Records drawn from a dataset

- - -

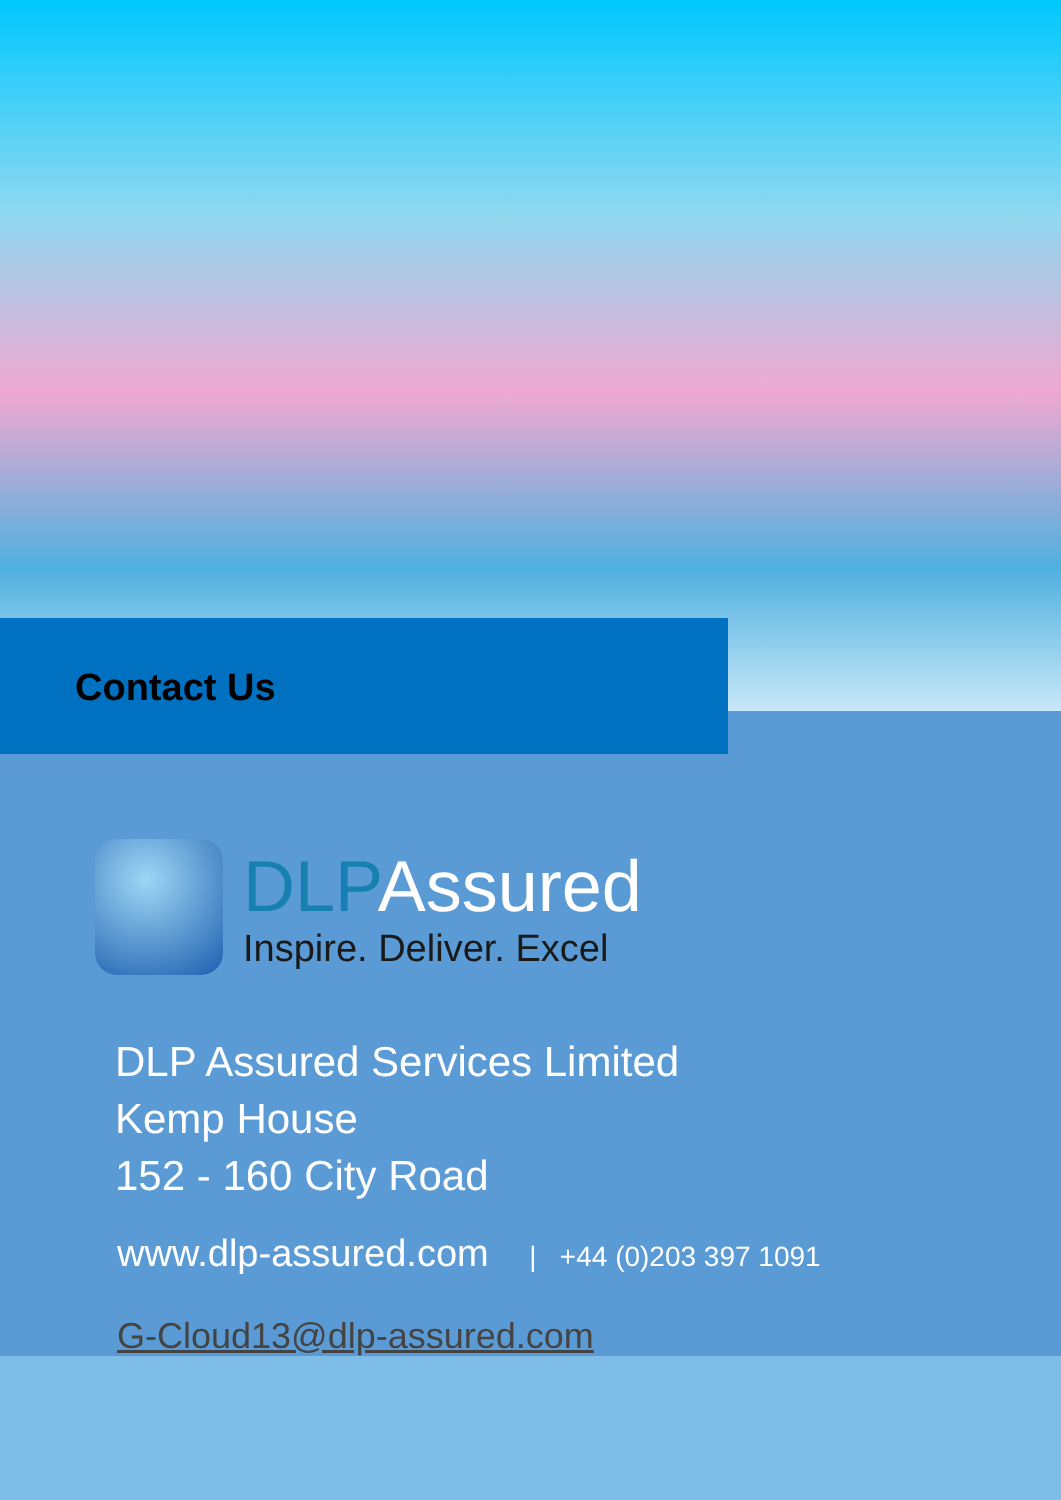Contact Us
DLPAssured
Inspire. Deliver. Excel
DLP Assured Services Limited
Kemp House
152 - 160 City Road
www.dlp-assured.com | +44 (0)203 397 1091
G-Cloud13@dlp-assured.com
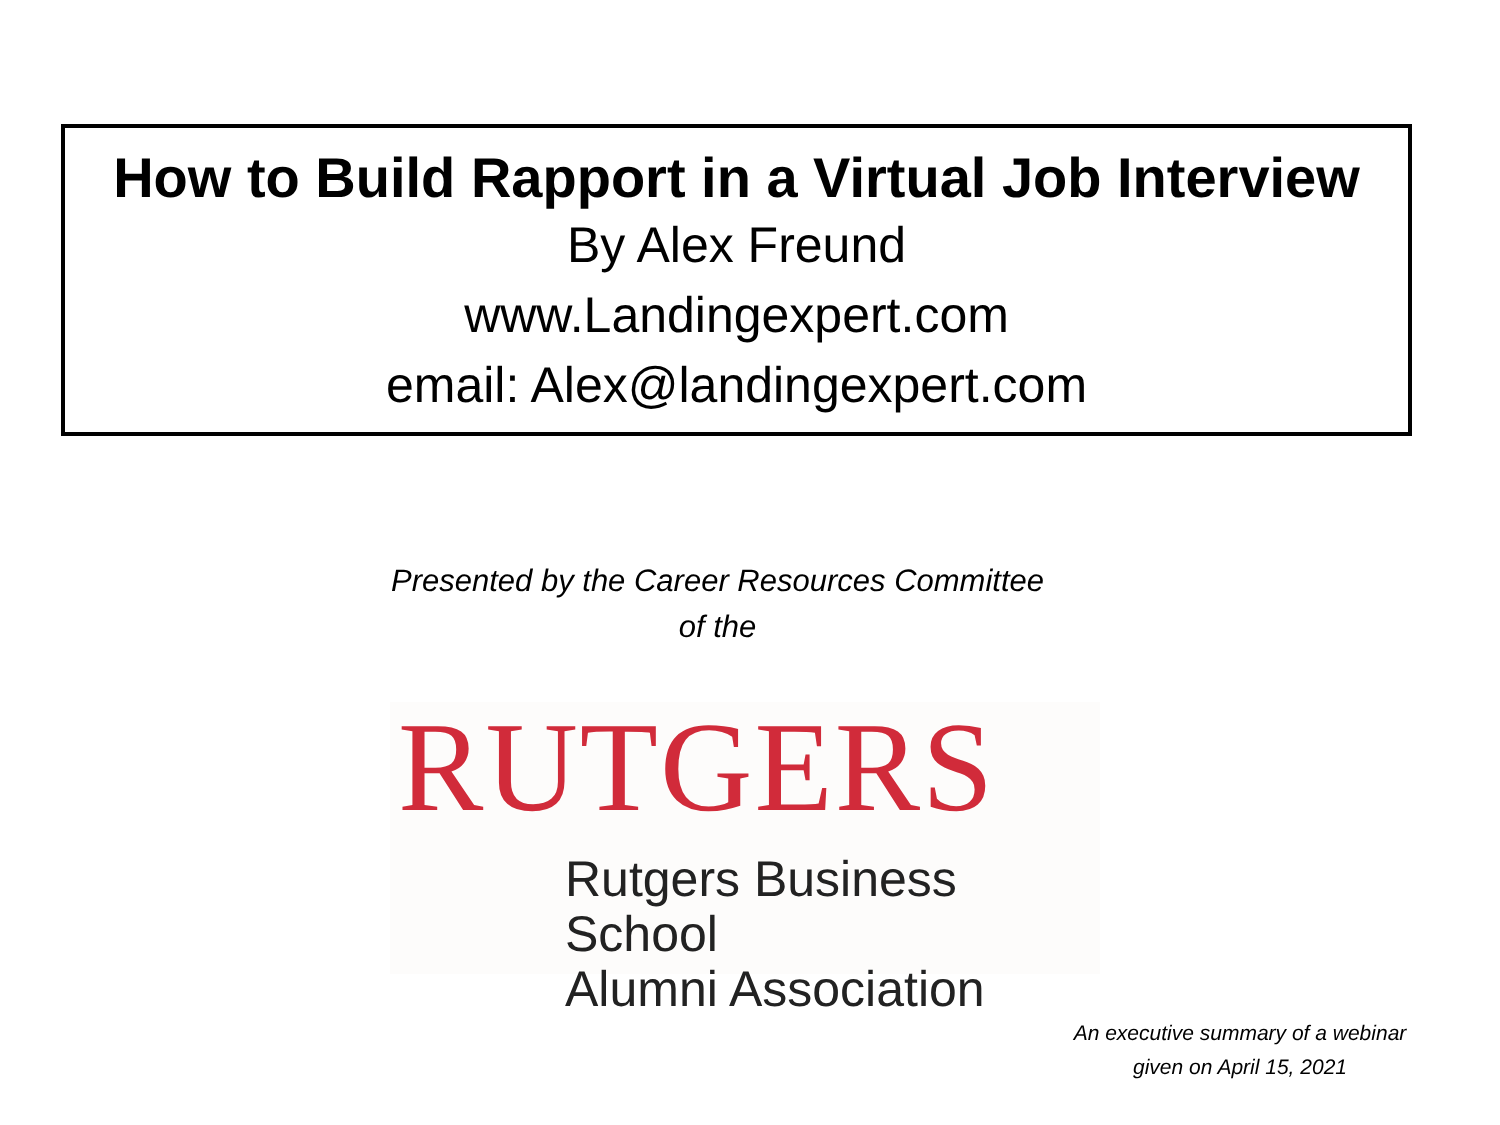How to Build Rapport in a Virtual Job Interview
By Alex Freund
www.Landingexpert.com
email: Alex@landingexpert.com
Presented by the Career Resources Committee
of the
RUTGERS
Rutgers Business School
Alumni Association
An executive summary of a webinar
given on April 15, 2021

- - -

• [Exercise brief]: Output exactly, and only, the lines running from the one that contains "email: Alex@landingexpert.com" through the last line of the entries above.

• [Result of the task]:
email: Alex@landingexpert.com
Presented by the Career Resources Committee
of the
RUTGERS
Rutgers Business School
Alumni Association
An executive summary of a webinar
given on April 15, 2021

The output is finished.